Twice as many Americans now identify as LGBT than a decade ago, a new Gallup poll found.
The share of Americans who identify as LGBT reached a record 7.2 percent in 2022 after hitting 7.1 percent in 2021, up from 5.6 percent in 2020 and 3.5 percent in 2012, the year Gallup began collecting data on LGBT identification. Generation Z, defined as the group of adults born between 1997 and 2004, has a much higher share of its population identifying as LGBT than its older counterparts.
Nearly one in five (19.7 percent) members of Generation Z consider themselves part of the LGBT community, with 13.1 percent describing themselves as bisexual, 3.4 percent identifying as gay, 2.2 percent categorizing themselves as lesbians, 1.9 percent telling pollsters that they are trans-identified and 1.5 percent choosing the “other LGBT” category when asked about their sexual orientation.
The share of adults belonging to the LGBT community dropped in descending order by generation, with 11.3 percent of millennials (born between 1981 and 1996) having a significantly larger LGBT population than Generation X (3.3 percent), baby boomers (2.7 percent) and the silent generation (1.7 percent).
“With many more younger than older adults seeing themselves as something other than heterosexual, the LGBT share of the entire U.S. adult population can be expected to grow in future years,” Gallup Senior Editor Jeffrey Jones wrote. “However, this growth depends on younger people who enter adulthood in future years continuing to be much more likely to identify as LGBT than their parents, grandparents and great-grandparents.”
Observers say one reason the numbers are growing among teens is the societal pressure to identify LGBTQ. From social media to popular movies and music, that age group is the biggest consumer of entertainment which pushes the lifestyles.

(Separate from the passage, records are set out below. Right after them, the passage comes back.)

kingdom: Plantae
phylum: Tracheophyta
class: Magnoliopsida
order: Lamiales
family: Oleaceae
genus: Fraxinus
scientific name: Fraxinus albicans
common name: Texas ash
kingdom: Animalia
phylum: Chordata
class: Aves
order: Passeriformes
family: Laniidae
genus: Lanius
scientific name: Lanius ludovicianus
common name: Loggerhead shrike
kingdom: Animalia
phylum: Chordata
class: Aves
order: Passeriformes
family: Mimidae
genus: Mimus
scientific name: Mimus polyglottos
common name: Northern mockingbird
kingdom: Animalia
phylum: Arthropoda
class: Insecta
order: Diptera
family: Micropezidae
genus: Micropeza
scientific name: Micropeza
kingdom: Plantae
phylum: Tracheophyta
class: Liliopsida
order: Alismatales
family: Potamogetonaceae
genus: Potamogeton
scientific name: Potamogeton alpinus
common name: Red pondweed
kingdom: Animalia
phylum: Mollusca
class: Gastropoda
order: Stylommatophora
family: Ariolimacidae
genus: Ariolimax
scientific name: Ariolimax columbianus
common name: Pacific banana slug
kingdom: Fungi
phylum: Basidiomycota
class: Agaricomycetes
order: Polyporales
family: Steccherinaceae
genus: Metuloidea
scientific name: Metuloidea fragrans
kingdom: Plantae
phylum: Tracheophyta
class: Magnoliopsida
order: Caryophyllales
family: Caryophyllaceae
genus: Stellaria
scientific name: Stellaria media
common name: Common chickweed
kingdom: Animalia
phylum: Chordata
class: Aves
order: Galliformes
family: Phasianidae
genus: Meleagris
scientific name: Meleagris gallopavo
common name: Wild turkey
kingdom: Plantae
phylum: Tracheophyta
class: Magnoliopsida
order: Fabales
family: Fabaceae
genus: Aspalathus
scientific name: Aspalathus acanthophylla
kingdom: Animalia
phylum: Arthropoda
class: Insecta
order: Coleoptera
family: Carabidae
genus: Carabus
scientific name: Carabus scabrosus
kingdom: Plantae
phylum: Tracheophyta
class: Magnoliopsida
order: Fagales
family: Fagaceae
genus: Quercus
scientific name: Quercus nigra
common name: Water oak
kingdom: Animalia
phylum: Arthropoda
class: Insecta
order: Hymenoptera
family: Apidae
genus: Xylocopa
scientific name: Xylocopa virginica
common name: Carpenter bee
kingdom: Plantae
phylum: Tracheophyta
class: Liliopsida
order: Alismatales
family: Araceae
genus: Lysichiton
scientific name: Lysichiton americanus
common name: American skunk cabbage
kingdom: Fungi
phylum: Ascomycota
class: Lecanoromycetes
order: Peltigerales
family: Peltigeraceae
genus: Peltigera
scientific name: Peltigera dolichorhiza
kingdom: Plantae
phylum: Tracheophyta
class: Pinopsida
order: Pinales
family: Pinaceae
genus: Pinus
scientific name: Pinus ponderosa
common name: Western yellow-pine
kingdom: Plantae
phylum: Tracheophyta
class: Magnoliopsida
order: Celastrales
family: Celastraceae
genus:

The findings of the Gallup survey appear consistent with the data collected in “Gen Z Post-Election Research” polls conducted by the Walton Family Foundation. That survey queried those between the ages of 15 and 17 in addition to adults. Only 75 percent of Generation Z respondents called themselves “heterosexual or straight,” compared to 92 percent of older adults. The most common identity adopted by members of Generation Z who do not consider themselves heterosexual was bisexual (9 percent), followed by “other queer identity” (4 percent), “transgender or non-binary” (4 percent), gay (2 percent) and lesbian (1 percent).
Among the respondents to the latest Gallup poll, just 4.2 percent identify as bisexual, followed by 1.4 percent who describe themselves as gay and 1 percent who classify themselves as lesbians. The trans-identified population sits at just 0.6 percent of the overall total and 8.8 percent of the LGBT community.
The trans-identified population has become a significant focus in American public policy as states take measures to require student-athletes to compete on sports teams that correspond with their biological sex and ban the genital mutilation of minors with gender dysphoria.
Other polls find that children who identify as the opposite gender grow out of the phase by early adulthood. In fact, 80 percent of children who question their gener at an early age, ‘grow out of it,” according to Dr. Riittakerttu Kaltiala — described as “Finland’s leading expert on pediatric gender medicine and chief psychiatrist at its largest gender clinic”. That fact has given fuel to critics of gender surgery and transition programs for children who say children should not be encouraged in harming themselves with surgery and hormones.